Help quickly set up a VM configured to build WebAssembly code using Nim.

Here are a few collected aids to generating WebAssembly (WASM) from Nim using Emscripten. The Vagrantfile can be used with Vagrant and VirtualBox to create a virtual machine (VM) that's already equipped with a properly configured build environment. We won't reproduce all of the Vagrant documentation here, but in general after installing both Vagrant and VirtualBox you should be able to type:

git clone https://github.com/Feneric/nim-wasm-helpers.git
cd nim-wasm-helpers
vagrant up

and after waiting for awhile for everything to download and configure you should have your environment to play in. The vagrant command will produce a lot of output in a variety of colors (mostly green with some gray, white, yellow, and cyan, and maybe two lines of red related to dpkg-preconfigure and building a symlink). This should work on Linux, macOS, MS-Windows, Solaris, BSD, etc. but has only been tested extensively on Linux. This build environment makes use of the Bodhi Vagrant Box which runs Bodhi Linux. Once it's up, you can use:

to log in via a shell. The VM is set with a shared folder to enable you to do edits from outside, but if you want to play around directly within it, it has Vim installed with Nim syntax coloring and uses Fish for its shell.

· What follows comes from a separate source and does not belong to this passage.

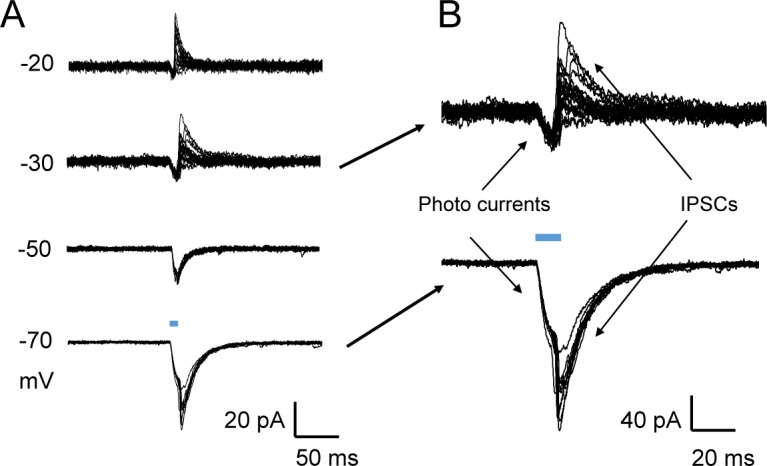
Optostimulation evoked lateral inhibition among GABAergic neurons.(A) Voltage clamp recording for light evoked inward currents. The holding potential were stepped from -20 to -70 mV. (B) Enlarged traces from holding potentials at -30 (upper) and -70 mV (lower).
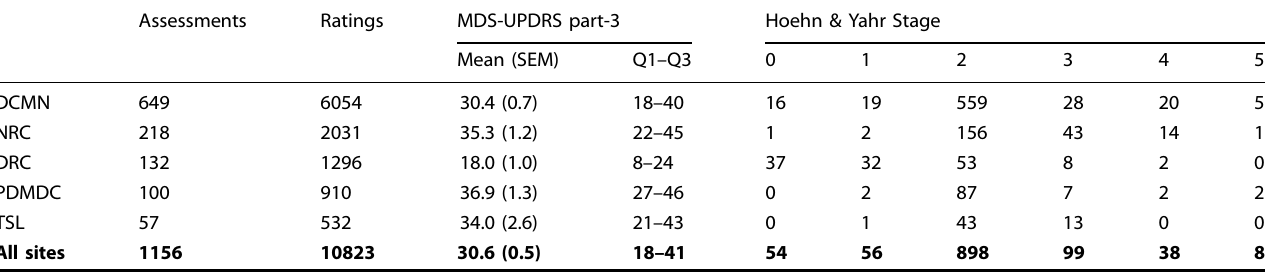
Table 1. Summary of the MDS-UPDRS assessment dataset.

There are also a few traditional "hello world" samples included, and a Makefile to make building them via make easy. They are all in the Samples folder. The VM provides an NGINX Web server that exposes all the samples via the local Web address: http://bodhi64.local/Samples/

If you are running into difficulties, you may find that it is just something transient and rerunning the vagrant up script may fix things. If you are specifically running into errors related to ifdown and ifup they are probably related to a known Vagrant Ubuntu issue. The fix is to manually vagrant ssh into the box after attempting the first vagrant up and type sudo aptitude install ifupdown in the shell. Once it completes, exit the box and try vagrant up again.

Beyond that it makes sense to enter the box and manually each of the steps listed in the Vagrantfile in order to see what fails when. This makes use of several unrelated packages, and new releases do sometimes break things. If you have some helpful tips, putting them into the wiki may help others, too.